It's not often you hear an Apple
user bash his platform, especially a relatively high profile one like Lloyd Chambers, a photography enthusiast and author of the Macintosh Performance Guide. Chambers, who worked as a professional software engineer for 25 years and has been using Macs
since they first appeared in the 1980s, wrote an interesting piece on what he perceives is an ongoing degradation of the OS X
"Over the past few years a semi-conscious unease has been steadily growing in my mind: OS X is not getting more reliable and more stable, it is instead developing more and nastier problems that range from interference with getting work done to potential data loss," Chambers explains. "This unease is now consciously realized, hence my decision to publish this series of pages and to no longer ignore the eruption of a serious bug, but to document it."
His complaints are numerous and varied. One of the first ones he brings up is that OS X is degrading into a base for an entertainment platform, signaling a downhill trend for serious work. He also takes issue with the "fast and furious" OS updates that carry a lot of hype but "little of real value."
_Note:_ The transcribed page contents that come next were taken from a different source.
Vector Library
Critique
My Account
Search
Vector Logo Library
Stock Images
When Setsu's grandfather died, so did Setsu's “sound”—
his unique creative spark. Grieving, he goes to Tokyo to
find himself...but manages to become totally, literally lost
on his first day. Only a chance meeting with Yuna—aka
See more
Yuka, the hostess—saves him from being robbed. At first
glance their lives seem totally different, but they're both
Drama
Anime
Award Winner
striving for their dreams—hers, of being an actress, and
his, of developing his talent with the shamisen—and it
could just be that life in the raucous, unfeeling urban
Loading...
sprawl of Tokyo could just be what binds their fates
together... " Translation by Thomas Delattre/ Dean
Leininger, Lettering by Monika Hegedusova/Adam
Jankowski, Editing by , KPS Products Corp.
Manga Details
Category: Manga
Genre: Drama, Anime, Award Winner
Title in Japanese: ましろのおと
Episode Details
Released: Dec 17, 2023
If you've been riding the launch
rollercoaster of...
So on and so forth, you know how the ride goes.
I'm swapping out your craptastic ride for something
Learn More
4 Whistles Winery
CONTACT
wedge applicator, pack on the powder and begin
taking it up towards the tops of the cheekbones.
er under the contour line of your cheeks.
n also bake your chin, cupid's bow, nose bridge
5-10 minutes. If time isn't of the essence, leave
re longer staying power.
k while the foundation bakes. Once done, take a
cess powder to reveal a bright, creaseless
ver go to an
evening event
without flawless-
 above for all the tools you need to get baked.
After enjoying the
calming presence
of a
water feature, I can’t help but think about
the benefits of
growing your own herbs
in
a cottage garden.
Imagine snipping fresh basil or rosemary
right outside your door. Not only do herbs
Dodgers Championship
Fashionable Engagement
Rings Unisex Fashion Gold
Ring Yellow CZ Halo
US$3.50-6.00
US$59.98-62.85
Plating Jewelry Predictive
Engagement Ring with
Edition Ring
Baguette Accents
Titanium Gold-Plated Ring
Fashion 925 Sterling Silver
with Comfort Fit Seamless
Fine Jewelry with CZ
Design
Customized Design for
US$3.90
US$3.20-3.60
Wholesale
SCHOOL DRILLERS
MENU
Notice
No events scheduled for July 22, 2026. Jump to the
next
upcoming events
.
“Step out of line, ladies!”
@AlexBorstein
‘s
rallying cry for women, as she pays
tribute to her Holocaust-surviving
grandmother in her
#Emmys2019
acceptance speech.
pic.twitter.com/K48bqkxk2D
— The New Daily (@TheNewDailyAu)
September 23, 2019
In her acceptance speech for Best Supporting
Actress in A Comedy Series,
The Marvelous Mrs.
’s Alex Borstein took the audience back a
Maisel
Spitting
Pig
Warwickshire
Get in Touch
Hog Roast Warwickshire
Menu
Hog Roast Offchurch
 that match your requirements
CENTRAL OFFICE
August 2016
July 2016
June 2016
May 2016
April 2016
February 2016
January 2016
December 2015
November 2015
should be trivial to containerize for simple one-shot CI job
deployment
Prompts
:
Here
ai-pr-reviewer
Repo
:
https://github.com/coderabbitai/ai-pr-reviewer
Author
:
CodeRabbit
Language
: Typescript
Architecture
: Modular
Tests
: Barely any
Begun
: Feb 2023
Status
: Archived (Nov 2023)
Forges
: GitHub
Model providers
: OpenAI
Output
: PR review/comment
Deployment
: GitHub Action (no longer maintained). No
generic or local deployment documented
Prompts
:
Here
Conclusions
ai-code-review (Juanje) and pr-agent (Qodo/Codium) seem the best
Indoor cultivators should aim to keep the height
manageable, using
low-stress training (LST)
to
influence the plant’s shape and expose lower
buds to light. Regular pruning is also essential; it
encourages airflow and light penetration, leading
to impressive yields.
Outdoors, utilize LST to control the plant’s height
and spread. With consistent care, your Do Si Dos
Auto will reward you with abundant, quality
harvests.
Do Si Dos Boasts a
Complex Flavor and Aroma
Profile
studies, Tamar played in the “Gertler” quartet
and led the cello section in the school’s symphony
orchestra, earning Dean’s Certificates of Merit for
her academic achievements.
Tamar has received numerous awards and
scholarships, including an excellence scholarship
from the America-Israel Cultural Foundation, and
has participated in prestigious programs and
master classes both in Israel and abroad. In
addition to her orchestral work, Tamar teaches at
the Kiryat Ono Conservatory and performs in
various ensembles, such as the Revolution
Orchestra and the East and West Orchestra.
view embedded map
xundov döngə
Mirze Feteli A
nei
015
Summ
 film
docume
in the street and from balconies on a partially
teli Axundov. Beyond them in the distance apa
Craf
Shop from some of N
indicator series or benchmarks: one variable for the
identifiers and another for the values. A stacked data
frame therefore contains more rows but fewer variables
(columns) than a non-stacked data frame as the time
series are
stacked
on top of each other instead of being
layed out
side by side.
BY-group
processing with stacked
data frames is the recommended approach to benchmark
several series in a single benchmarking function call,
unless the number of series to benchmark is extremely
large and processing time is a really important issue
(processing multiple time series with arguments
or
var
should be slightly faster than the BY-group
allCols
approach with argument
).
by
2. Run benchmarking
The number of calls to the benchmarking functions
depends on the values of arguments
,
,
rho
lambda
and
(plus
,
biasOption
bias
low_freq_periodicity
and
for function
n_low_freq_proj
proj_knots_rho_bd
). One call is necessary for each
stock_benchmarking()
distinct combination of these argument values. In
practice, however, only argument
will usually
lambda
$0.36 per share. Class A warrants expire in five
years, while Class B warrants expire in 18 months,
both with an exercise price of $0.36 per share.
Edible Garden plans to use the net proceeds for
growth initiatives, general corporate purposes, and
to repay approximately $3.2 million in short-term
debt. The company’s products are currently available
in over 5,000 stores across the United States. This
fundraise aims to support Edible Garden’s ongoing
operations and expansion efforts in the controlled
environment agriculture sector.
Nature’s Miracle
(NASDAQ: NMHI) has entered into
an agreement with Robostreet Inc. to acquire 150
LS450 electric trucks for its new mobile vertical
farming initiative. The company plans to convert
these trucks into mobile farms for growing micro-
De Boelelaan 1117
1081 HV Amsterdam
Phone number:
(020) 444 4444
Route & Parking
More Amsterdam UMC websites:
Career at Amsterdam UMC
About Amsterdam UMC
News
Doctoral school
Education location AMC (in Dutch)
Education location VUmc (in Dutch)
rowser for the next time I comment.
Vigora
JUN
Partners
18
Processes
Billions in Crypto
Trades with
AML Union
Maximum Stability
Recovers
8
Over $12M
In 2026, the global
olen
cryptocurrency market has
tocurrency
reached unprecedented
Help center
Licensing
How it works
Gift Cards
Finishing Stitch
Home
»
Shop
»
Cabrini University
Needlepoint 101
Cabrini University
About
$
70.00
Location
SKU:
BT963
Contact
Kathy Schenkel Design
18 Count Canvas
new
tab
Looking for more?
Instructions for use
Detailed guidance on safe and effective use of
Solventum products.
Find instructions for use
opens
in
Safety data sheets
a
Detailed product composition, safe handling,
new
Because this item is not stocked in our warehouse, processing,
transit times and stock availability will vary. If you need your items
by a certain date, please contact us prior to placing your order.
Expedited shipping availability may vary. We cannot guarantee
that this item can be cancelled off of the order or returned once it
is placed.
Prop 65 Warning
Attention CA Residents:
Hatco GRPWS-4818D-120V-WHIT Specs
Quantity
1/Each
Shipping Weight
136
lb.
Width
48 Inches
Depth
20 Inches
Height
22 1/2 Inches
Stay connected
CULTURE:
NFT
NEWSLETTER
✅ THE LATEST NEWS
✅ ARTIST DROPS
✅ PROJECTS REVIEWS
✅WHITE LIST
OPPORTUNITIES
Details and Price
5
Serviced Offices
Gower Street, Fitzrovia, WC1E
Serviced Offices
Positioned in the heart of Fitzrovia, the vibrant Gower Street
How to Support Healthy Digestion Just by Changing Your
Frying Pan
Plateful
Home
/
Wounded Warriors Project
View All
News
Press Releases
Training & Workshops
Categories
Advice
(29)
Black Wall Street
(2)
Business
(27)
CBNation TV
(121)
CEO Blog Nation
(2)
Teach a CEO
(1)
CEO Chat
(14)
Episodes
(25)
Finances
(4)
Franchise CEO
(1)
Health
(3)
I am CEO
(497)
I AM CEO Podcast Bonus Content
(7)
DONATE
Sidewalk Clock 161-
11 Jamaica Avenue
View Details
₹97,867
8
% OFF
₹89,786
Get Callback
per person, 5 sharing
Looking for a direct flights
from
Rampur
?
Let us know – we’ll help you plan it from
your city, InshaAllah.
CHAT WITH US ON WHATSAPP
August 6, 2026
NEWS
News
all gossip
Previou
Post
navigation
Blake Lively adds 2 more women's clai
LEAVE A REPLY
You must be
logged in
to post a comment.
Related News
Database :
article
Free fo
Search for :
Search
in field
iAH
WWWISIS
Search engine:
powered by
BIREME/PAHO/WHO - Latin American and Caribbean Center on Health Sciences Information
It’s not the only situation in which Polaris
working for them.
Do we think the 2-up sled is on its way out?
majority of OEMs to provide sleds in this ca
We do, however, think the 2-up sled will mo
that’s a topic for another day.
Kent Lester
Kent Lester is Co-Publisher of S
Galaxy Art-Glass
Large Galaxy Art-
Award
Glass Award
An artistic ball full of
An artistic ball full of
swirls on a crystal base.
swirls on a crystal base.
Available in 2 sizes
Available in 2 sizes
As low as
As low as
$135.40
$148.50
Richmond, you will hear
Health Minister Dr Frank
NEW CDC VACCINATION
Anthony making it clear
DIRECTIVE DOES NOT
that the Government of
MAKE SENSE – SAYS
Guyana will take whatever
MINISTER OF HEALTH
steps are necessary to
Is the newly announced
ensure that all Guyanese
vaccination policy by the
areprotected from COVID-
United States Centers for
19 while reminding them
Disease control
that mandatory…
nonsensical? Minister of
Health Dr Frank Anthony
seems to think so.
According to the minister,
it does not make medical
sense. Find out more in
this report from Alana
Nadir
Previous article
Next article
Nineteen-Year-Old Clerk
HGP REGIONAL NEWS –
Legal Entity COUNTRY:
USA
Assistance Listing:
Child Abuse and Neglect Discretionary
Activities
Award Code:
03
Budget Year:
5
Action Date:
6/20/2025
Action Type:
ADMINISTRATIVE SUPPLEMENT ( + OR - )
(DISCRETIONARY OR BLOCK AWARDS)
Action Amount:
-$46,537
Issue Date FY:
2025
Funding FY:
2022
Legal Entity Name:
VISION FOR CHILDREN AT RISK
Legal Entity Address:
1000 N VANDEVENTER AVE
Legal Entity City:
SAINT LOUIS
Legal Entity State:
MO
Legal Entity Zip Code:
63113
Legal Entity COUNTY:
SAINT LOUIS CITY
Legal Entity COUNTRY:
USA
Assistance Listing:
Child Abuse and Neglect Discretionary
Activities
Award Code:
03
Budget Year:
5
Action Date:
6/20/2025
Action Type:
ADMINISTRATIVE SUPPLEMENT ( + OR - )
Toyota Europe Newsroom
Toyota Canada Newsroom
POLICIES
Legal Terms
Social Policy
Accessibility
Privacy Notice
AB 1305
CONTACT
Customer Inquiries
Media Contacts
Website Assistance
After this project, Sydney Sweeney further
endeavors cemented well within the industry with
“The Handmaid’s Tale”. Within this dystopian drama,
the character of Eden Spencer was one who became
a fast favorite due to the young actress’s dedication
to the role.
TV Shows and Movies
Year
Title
Reading through his essay, you might find it hard to believe he's a Mac user, as he dubs iTunes a "nightmarish kitchen sink design" and iCloud an "organization-destroying bug-ridden unreliable disaster."
We could go on, but you get the point. Like a scorned lover, Chambers holds little back in criticizing the platform that he feels is growing apart from him, but it's not a breakup letter.
"The goal here is for Apple to step up to the plate and engage in responsible OS X development; some of these issues are absolutely unacceptable even in a single minor release, but to see them persist for months or years is unforgivable," Chambers says.